Texte retenu
##############################
Cet ins­tru­ment a par ailleurs contri­bué à la ges­tion de crise. La situa­tion bud­gé­taire solide avant la crise du covid a gran­de­ment faci­lité les mesures d’aide les plus impor­tantes lors de la pan­dé­mie, comme le sou­tien à l’as­su­rance chô­mage avec une contri­bu­tion à fonds perdu de 16 mil­liards de francs. Cela a tou­te­fois un prix: la Confé­dé­ra­tion a annulé à brève échéance la der­nière réduc­tion de sa dette et elle se retrouve aujour­d’hui avec une dette dont le mon­tant absolu dépasse celui qui pré­cé­dait l’in­tro­duc­tion du frein à l’en­det­te­ment.

La sta­bi­lité pour la soli­dité et la pros­pé­rité

Le frein à l’en­det­te­ment, et c’est peut-être son plus grand mérite, a apporté la sta­bi­lité. Avec lui, la poli­tique finan­cière de la Confé­dé­ra­tion est deve­nue pré­vi­sible; le plus grand et plus impor­tant bud­get public de Suisse est devenu solide et fort. La Confé­dé­ra­tion est aujour­d’hui un pres­ta­taire de ser­vices fiable pour les habi­tants du pays. Les can­tons peuvent éga­le­ment comp­ter sur elle. Il n’y a pas de coups de théâtre, ce qui est aussi impor­tant pour l’éco­no­mie. Un État pou­vant être financé et entiè­re­ment financé à long terme est une béné­dic­tion pour notre éco­no­mie et pour la pros­pé­rité de cha­cun d’entre nous.
##############################
Entrées sources
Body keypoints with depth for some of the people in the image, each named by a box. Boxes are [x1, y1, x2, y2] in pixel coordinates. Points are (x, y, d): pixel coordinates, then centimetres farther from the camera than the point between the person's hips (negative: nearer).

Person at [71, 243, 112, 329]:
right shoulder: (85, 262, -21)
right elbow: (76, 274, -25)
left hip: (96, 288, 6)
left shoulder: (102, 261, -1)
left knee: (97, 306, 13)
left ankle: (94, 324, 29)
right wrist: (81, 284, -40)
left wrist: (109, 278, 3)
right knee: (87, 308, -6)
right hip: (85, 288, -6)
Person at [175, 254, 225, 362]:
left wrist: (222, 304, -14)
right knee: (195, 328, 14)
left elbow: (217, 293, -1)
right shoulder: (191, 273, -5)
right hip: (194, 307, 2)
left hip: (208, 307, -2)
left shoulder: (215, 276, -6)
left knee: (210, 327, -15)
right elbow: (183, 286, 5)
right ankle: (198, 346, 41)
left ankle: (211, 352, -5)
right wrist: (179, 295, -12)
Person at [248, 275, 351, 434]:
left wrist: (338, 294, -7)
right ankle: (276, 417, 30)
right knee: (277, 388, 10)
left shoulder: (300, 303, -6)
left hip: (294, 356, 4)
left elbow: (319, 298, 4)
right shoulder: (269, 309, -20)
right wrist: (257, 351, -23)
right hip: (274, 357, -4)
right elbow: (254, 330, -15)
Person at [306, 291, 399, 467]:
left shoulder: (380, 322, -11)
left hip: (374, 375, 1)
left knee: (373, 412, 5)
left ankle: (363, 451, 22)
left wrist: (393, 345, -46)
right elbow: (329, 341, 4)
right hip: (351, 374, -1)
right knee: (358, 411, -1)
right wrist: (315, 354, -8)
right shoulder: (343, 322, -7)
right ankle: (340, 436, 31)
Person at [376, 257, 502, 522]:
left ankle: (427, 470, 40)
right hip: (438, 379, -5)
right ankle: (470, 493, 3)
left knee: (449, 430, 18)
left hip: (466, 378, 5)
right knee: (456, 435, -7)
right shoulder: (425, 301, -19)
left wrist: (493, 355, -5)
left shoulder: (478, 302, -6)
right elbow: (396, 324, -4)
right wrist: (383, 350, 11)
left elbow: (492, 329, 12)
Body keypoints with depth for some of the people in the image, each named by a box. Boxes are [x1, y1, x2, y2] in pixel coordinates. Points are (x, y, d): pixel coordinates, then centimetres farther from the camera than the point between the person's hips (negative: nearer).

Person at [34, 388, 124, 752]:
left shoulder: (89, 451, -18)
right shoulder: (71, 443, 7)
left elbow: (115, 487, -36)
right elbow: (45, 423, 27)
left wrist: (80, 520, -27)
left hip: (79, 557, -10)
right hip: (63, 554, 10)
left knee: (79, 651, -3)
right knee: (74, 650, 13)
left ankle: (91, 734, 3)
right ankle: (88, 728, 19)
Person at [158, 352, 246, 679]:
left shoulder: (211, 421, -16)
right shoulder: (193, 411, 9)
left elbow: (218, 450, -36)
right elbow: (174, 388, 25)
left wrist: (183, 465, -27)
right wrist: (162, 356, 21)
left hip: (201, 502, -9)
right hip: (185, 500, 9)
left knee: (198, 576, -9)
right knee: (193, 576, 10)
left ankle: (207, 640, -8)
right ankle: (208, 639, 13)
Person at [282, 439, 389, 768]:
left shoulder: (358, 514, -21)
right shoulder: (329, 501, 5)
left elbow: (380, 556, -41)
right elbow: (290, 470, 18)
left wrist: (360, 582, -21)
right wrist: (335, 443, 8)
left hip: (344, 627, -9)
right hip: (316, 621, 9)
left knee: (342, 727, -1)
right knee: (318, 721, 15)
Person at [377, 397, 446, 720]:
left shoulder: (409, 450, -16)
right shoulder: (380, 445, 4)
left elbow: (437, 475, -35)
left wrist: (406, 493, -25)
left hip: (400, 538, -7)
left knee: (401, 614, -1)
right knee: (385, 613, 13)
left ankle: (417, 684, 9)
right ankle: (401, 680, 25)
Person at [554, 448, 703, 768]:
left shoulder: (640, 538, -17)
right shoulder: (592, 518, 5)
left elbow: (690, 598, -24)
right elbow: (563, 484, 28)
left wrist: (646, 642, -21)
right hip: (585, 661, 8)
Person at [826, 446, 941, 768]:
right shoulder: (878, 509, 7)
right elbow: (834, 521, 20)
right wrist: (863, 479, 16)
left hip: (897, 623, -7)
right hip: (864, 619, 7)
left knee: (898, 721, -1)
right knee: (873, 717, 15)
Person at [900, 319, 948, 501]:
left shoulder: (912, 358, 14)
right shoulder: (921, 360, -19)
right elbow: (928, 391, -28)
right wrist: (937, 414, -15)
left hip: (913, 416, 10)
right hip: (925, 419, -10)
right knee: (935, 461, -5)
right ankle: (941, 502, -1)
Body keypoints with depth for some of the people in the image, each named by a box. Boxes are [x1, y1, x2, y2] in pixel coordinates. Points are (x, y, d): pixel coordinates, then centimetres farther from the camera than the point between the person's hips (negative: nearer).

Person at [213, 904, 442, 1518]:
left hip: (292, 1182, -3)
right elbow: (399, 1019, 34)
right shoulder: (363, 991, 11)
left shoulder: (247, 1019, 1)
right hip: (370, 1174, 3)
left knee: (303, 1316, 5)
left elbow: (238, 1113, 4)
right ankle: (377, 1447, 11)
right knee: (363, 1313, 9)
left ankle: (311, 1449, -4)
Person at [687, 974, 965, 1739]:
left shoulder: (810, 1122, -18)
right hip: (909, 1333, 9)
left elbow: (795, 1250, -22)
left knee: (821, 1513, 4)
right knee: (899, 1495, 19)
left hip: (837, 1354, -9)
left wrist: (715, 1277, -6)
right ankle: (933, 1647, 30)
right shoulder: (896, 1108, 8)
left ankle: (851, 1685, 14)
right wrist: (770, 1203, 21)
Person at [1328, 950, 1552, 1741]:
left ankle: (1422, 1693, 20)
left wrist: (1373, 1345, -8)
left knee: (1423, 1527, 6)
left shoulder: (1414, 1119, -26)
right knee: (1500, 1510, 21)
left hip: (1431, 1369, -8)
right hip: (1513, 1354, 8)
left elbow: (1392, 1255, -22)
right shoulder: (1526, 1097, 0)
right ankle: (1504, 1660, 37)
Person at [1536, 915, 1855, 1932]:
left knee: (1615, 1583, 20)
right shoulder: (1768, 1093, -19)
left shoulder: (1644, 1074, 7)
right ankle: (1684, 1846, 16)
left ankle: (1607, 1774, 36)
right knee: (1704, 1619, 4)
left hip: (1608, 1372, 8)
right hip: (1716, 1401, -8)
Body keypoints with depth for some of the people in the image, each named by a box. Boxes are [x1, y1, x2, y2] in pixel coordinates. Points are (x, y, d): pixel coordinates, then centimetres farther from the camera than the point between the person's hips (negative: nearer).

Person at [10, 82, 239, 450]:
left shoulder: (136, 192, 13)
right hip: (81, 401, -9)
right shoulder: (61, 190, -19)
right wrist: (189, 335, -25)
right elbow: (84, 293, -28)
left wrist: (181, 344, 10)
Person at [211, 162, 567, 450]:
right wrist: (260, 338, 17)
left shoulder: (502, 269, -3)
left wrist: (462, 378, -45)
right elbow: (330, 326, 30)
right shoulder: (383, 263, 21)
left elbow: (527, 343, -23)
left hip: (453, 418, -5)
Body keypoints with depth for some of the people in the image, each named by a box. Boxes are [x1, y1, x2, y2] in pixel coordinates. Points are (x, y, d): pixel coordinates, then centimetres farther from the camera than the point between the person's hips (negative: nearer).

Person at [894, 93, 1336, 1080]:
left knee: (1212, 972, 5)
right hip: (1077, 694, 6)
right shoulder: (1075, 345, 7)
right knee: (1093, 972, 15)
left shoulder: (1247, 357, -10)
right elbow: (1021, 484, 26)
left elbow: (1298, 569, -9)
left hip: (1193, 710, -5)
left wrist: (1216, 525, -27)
##############################
Votre tâche
Reprenez le texte sur le frein à l'endettement après sa dernière phrase et poursuivez-le. Vous n'aurez pas besoin des entrées.

Résultat obtenu
Le frein à l’en­det­te­ment est plus que jamais néces­saire

Au cours des vingt der­nières années, nous avons connu beau­coup de périodes de beau temps. Le frein à l’en­det­te­ment est éga­le­ment impor­tant lorsque tout va bien, mais ce n’est pas pour cela qu’il a été conçu en pre­mier lieu. Il a sur­tout été éla­boré pour faire face à des situa­tions telles que celles que nous connais­sons aujour­d’hui. La pres­sion exer­cée pour accroître les dépenses est forte et les dépenses sou­hai­tées dépassent les moyens dis­po­nibles. De grands dés­équi­libres se des­sinent et des sur­charges crois­santes per­sistent. Des dépenses qui échappent à tout contrôle et des dettes qui s’en­volent – cela ne doit plus se pro­duire. C’est pour cela que le frein à l’en­det­te­ment a été intro­duit.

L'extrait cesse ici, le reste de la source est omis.